David Baker, when they come out of store, replaces Restarick’s portrait with one of Orwell, making him about twenty years younger in appearance. Nobody would have dreamed that the portrait was a fake, the style, the brush strokes, the canvas, it was a splendidly convincing bit of work. Restarick hung it over his desk. Anyone who knew Restarick years ago, might say: ‘I’d ^ hardly have known you!’ Or “You’ve changed quite a lot’, would look up at the portrait, but would only think that he himself had really forgotten what the other man had looked like!” “It was a great risk for Restarick — or rather Orwell — to take,” said Mrs. Oliver thoughtfully.

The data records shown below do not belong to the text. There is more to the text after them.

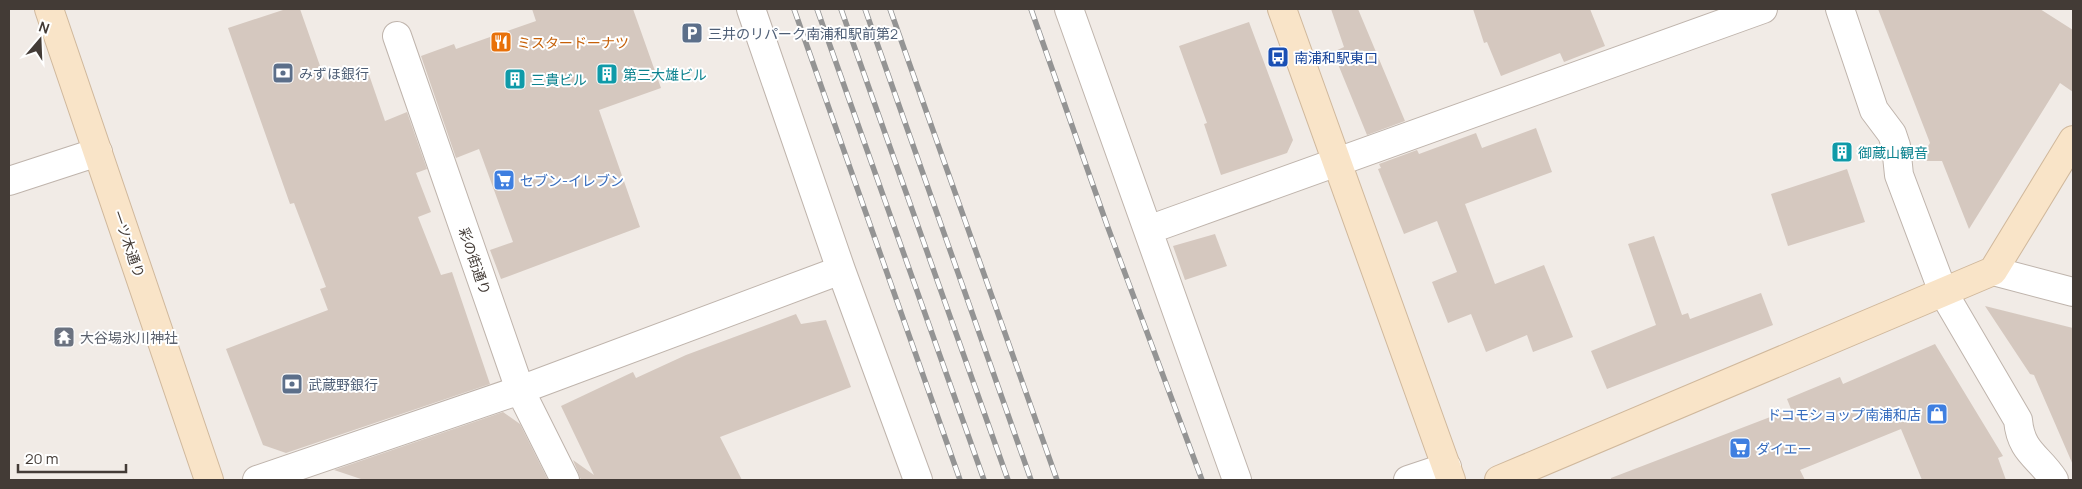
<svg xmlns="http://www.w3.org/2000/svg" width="2082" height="489" font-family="Manrope,'Noto Sans JP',sans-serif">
<rect width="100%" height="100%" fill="#f1ebe6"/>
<!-- building -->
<path fill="#d5c8bf" d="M286 9H300L325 80 366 66 385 121 407 112 427 169 416 173 431 212 418 217 441 275 452 272 490 384 286 453 263 445 226 349 328 310 320 289 326 287 294 203 290 204 228 28Z
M532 9H633L661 88 599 110 640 227 501 279 490 250 513 242 479 149 456 158 421 56 454 44 456 49 536 21Z
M1331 9H1358L1405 121 1367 135 1333 52 1344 47Z
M1473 9H1590L1605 46 1564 62 1560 53 1501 76 1487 42 1484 43Z
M1878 9H2040L2073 30V92L2060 83 1969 229 1942 161H1919L1930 143Z
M1249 22 1293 140 1287 153 1221 175 1204 124 1207 123 1179 46Z
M1536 128 1552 172 1465 204 1495 284 1544 265 1573 337 1533 352 1527 335 1486 352 1471 314 1448 323 1432 282 1457 272 1437 221 1404 234 1378 169 1381 168 1379 164 1417 150 1419 154 1476 133 1482 148Z
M1847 169 1865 222 1788 246 1771 194Z
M1215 234 1227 266 1185 280 1173 246Z
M1654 236 1682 315 1688 313 1690 319 1761 293 1773 325 1607 389 1591 351 1656 325 1628 244Z
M1985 306 2073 328V465L2034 375 2030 374Z
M796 314 801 324 826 320 851 387 720 437 742 480H581L573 460 594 475 561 406 633 372 636 378 686 355Z
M1935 344 2003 456 1998 458 2006 480H1922L1901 429 1800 470 1805 480H1611V478L1791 409 1787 399 1840 377 1843 384Z
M503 412 520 424 548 480H364L334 470Z"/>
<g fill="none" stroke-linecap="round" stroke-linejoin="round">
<!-- street casing -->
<g stroke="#bfb4ac" stroke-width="30">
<path id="street" d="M751 9 841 270 918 480
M1069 9 1237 480
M1840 9 1874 110 1892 134 1896 146 1899 175 1943 292 2018 420C2021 453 2039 456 2054 480
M397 36 520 390 565 480
M9 181 98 152
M1148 230 1763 9
M1993 271 2073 292
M257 480 520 390 841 270
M1408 480 1447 467"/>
</g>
<!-- secondary casing -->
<g stroke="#d0b89c" stroke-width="30">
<path id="secondary" d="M49 9 209 480
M1282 9 1451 480
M1499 480 1993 271 2073 140"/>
</g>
<!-- street -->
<use href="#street" stroke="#fff" stroke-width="28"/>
<!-- secondary -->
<use href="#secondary" stroke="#f9e4c8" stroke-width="28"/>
<!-- rail casing -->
<g stroke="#949494" stroke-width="5.5">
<path id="rail" d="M794 9 960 480
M817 9 984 480
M841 9 1008 480
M865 9 1031 480
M890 9 1057 480
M1031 9 1107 225 1202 480"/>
</g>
<!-- rail -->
<use href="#rail" stroke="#fff" stroke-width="4" stroke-dasharray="11" stroke-linecap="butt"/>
</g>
<!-- icons -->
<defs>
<g id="parking-square" transform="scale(1.125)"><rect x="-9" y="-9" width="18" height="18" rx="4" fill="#5c6f8a" stroke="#fff"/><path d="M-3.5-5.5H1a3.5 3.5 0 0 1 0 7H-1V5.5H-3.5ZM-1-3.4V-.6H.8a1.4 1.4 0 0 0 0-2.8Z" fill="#fff"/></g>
<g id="restaurant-square" transform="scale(1.125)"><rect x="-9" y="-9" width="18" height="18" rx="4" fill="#e8710a" stroke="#fff"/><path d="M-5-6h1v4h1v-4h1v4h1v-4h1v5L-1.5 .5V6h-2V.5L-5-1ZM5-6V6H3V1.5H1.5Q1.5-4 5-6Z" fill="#fff"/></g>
<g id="bus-square" transform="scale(1.125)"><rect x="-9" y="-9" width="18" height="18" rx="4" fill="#1a4fb4" stroke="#fff"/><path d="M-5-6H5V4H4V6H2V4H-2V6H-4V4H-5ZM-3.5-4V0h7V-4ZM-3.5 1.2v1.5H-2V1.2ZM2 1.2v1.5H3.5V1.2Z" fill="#fff"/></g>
<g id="bank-square" transform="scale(1.125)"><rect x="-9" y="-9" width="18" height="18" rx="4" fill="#5c6f8a" stroke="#fff"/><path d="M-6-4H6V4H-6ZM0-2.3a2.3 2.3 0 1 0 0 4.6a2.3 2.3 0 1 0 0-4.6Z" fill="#fff"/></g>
<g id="building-square" transform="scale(1.125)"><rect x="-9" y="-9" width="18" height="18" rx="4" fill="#0f9aa8" stroke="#fff"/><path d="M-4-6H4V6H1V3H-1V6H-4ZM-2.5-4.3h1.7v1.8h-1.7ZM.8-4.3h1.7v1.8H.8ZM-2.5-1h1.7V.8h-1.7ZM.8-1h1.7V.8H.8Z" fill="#fff"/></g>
<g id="supermarket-square" transform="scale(1.125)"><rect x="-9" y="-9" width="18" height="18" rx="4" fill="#3f7fe0" stroke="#fff"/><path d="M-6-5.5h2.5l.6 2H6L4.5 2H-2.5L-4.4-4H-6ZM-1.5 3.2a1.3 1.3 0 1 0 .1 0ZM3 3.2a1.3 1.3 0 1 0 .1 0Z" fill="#fff"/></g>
<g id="temple-square" transform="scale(1.125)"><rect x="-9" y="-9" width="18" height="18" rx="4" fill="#6b7280" stroke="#fff"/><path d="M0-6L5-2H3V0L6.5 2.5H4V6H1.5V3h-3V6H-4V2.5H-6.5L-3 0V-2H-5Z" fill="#fff"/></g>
<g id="shop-square" transform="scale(1.125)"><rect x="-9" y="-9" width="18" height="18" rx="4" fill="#3f7fe0" stroke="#fff"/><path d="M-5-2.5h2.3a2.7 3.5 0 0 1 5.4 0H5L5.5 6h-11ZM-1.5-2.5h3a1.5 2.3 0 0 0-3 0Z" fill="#fff"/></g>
</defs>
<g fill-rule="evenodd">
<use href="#parking-square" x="692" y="33"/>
<use href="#restaurant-square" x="501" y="42"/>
<use href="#bus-square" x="1278" y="57"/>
<use href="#bank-square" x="283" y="73"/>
<use href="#building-square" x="607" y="74"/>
<use href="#building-square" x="515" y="79"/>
<use href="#building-square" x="1842" y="152"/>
<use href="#supermarket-square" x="504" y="180"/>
<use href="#temple-square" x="64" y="337"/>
<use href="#bank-square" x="292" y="384"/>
<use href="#shop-square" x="1937" y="414"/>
<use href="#supermarket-square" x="1740" y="448"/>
</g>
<g text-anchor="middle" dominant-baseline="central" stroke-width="4" stroke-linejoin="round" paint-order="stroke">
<!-- service labels -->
<g font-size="14" fill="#4e5e75" stroke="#fff" text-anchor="start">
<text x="708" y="33">三井のリパーク南浦和駅前第2</text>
<text x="299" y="73">みずほ銀行</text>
<text x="308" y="384">武蔵野銀行</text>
</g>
<!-- food labels -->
<g font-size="14" fill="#c56008" stroke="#fff" text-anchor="start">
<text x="517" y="42">ミスタードーナツ</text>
</g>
<!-- transit labels -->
<g font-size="14" fill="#164399" stroke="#fff" text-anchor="start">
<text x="1294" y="57">南浦和駅東口</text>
</g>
<!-- culture labels -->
<g font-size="14" fill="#0d838f" stroke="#fff" text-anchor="start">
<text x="623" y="74">第三大雄ビル</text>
<text x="531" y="79">三貴ビル</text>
<text x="1858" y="152">御蔵山観音</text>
</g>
<!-- shop labels -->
<g font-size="14" fill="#366cbe" stroke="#fff" text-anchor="start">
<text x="520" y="180">セブン-イレブン</text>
<text x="1921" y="414" text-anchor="end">ドコモショップ南浦和店</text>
<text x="1756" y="448">ダイエー</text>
</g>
<!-- street labels -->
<g font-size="14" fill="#433b36" stroke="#fff">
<text transform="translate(129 244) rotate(71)">一ツ木通り</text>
<text transform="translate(475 261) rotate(71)">彩の街通り</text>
</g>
<!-- worship labels -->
<g font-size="14" fill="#5b616d" stroke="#fff" text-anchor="start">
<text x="80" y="337">大谷場氷川神社</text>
</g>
</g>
<!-- border -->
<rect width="2082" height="489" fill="none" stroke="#433b36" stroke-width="20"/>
<!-- north arrow -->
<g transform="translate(40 40) rotate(19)" stroke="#ffffff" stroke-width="4" paint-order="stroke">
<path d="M0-4L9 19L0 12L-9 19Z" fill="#433b36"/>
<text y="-8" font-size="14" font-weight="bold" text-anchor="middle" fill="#433b36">N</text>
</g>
<!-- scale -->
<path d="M18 464v8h108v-8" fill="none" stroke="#433b36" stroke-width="2.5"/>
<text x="25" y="464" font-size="15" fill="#433b36" stroke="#ffffff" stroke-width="4" paint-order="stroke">20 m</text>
</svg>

“Less than you might think. He was never a claimant, you see, in the Tichborne sense. He was only a member of a wellknown City firm, returning home after his brother’s death to settle up his brother’s affairs after having spent some years abroad.

He brought with him a young wife recently acquired abroad, and took up residence with an elderly, half blind but extremely distinguished uncle by marriage who had never known him well after his schoolboy days, and who accepted him without question. He had no other near relations, except for the daughter whom he had last seen when she was a child of five. When he originally left for South Africa, the office staff had had two very elderly clerks, since deceased. Junior staff never remains anywhere long nowadays. The family lawyer is also dead. You may be sure that the whole position was studied very carefully on the spot by Frances after they had decided on their coup.

“She had met him, it seems, in Kenya about two years ago. They were both crooks, though with entirely different interests.

He went in for various shoddy deals as a prospector–Restarick and Orwell went together to prospect for mineral deposits in somewhat wild country. There was a rumour of Restarick’s death (probably true) which was later contradicted.” “A lot of money in the gamble, I suspect?” said Stillingfleet.

“An enormous amount of money was involved. A terrific gamble — for a terrific stake. It came off. Andrew Restarick was a very rich man himself and he was his brother’s heir. Nobody questioned his identity. And then — things went wrong.